🤖 AI Summary
This work addresses the entanglement of motion and content in video representation learning. To disentangle them in a self-supervised manner, we propose a novel framework that introduces a low-bitrate vector quantization module to construct an information bottleneck, yielding a discrete and semantically meaningful action space. We employ a Transformer architecture to jointly model frame-level motion dynamics and clip-level content representations implicitly. Training is performed unsupervised via a conditional denoising diffusion model. Crucially, our approach requires no strong prior assumptions yet achieves effective separation of dynamic motion from static content. We validate the method on real-world talking-head videos and 2D cartoon animations, demonstrating its efficacy in motion transfer and autoregressive action generation. Experimental results show substantial improvements in representation generalization and cross-domain adaptability.
📝 Abstract
We propose a novel and general framework to disentangle video data into its dynamic motion and static content components.
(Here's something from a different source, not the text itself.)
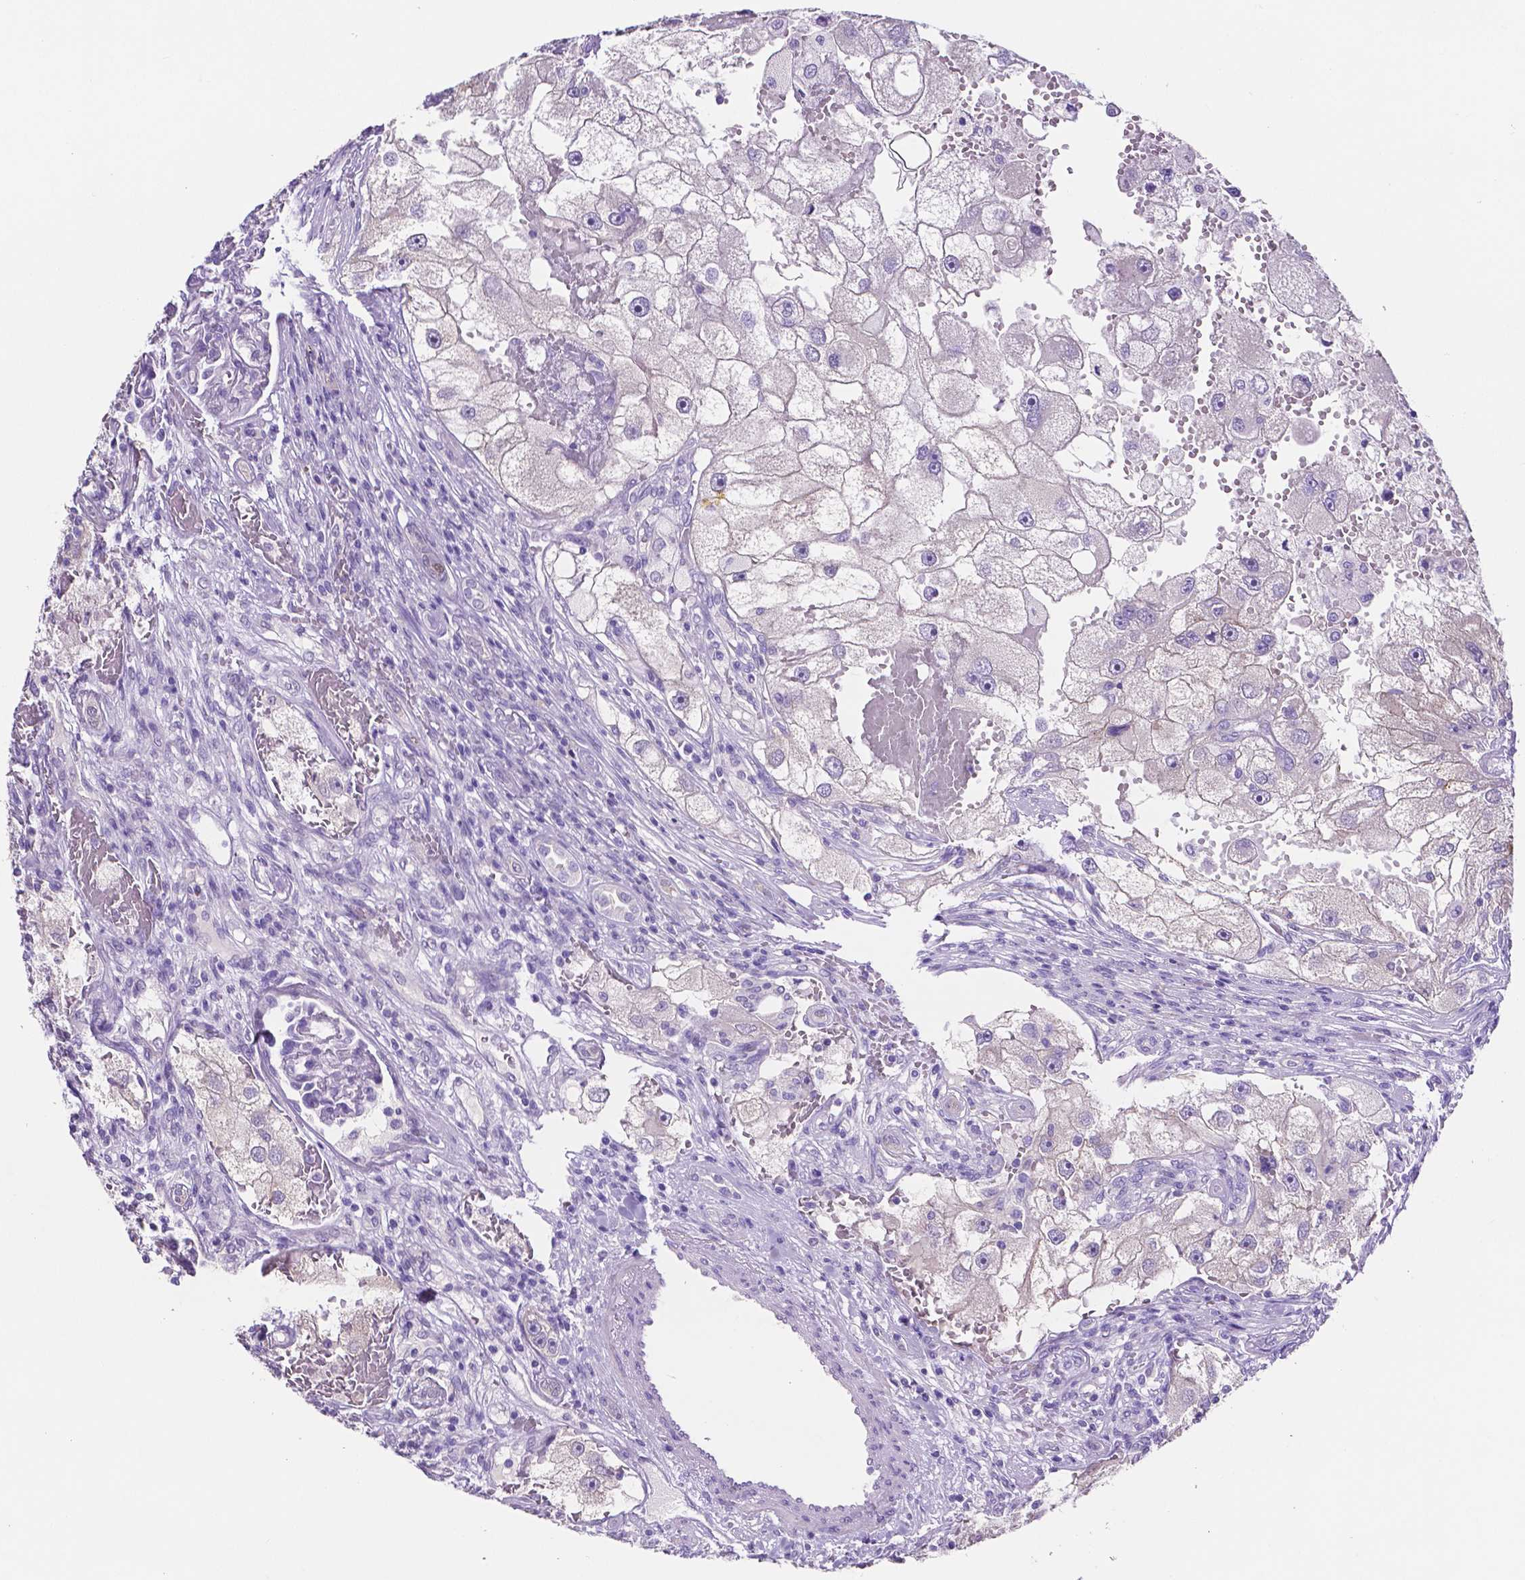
{"staining": {"intensity": "negative", "quantity": "none", "location": "none"}, "tissue": "renal cancer", "cell_type": "Tumor cells", "image_type": "cancer", "snomed": [{"axis": "morphology", "description": "Adenocarcinoma, NOS"}, {"axis": "topography", "description": "Kidney"}], "caption": "Micrograph shows no protein expression in tumor cells of renal cancer (adenocarcinoma) tissue.", "gene": "SLC22A2", "patient": {"sex": "male", "age": 63}}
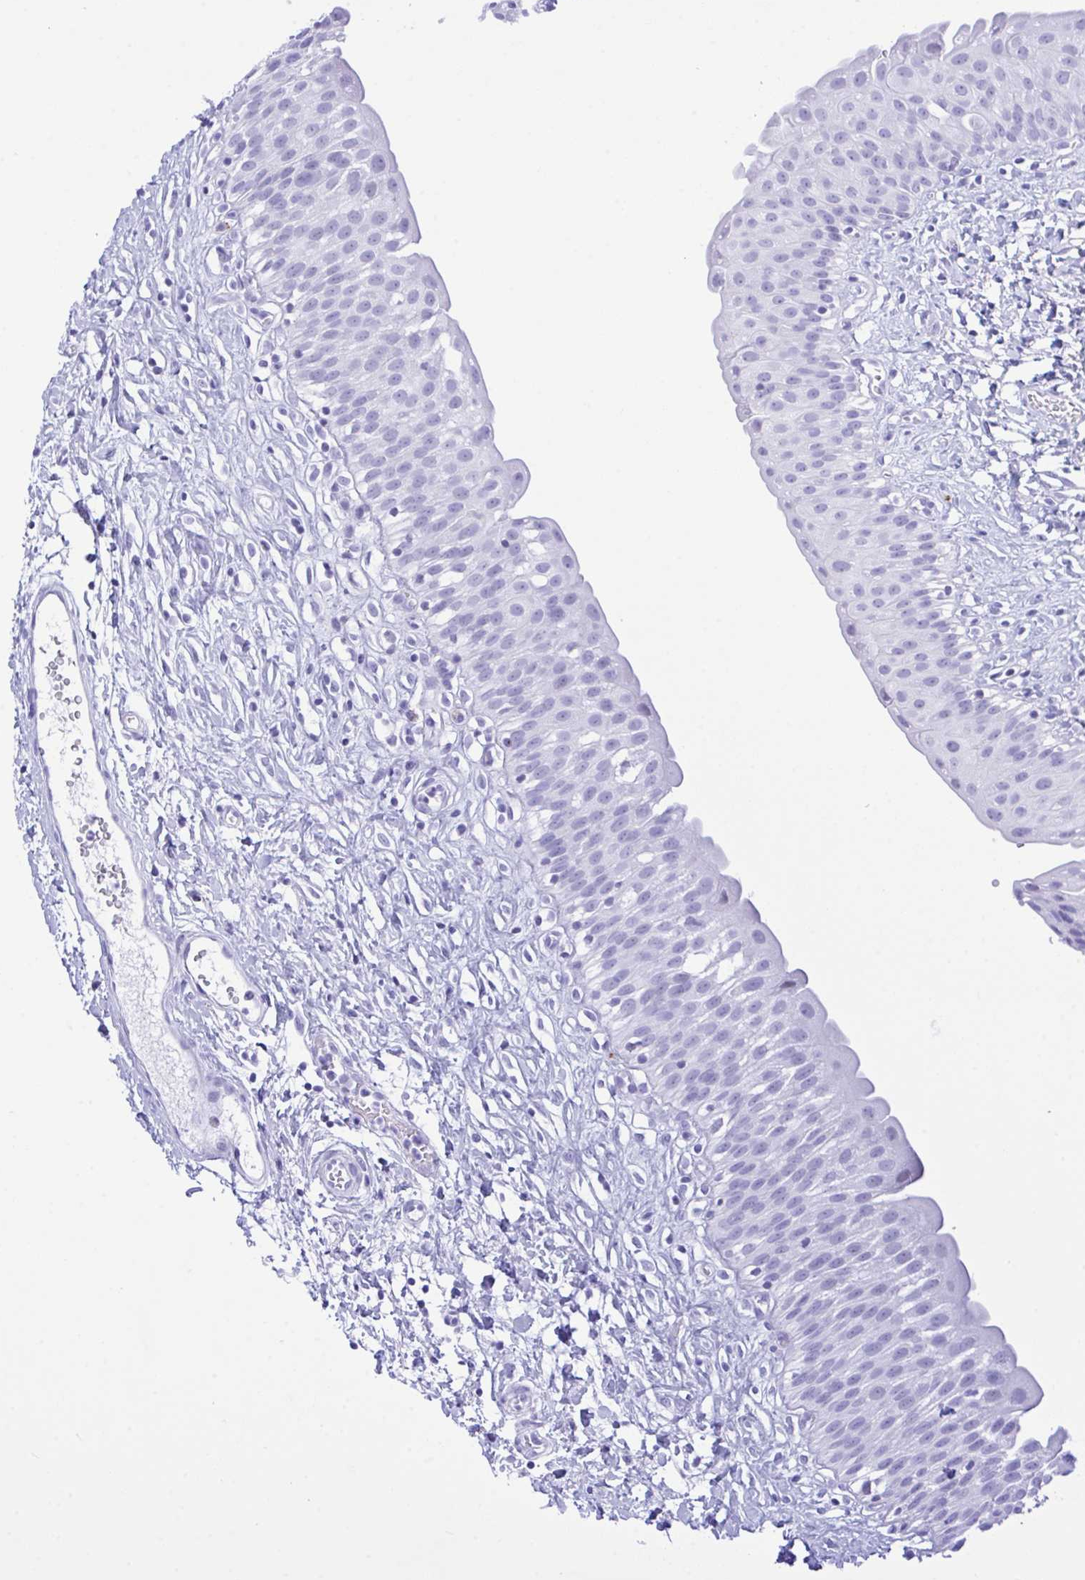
{"staining": {"intensity": "negative", "quantity": "none", "location": "none"}, "tissue": "urinary bladder", "cell_type": "Urothelial cells", "image_type": "normal", "snomed": [{"axis": "morphology", "description": "Normal tissue, NOS"}, {"axis": "topography", "description": "Urinary bladder"}], "caption": "Photomicrograph shows no significant protein staining in urothelial cells of unremarkable urinary bladder.", "gene": "SELENOV", "patient": {"sex": "male", "age": 51}}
Our proposed method is a self-supervised pipeline with less assumptions and inductive biases than previous works: it utilizes a transformer-based architecture to jointly generate flexible implicit features for frame-wise motion and clip-wise content, and incorporates a low-bitrate vector quantization as an information bottleneck to promote disentanglement and form a meaningful discrete motion space. The bitrate-controlled latent motion and content are used as conditional inputs to a denoising diffusion model to facilitate self-supervised representation learning. We validate our disentangled representation learning framework on real-world talking head videos with motion transfer and auto-regressive motion generation tasks. Furthermore, we also show that our method can generalize to other types of video data, such as pixel sprites of 2D cartoon characters. Our work presents a new perspective on self-supervised learning of disentangled video representations, contributing to the broader field of video analysis and generation.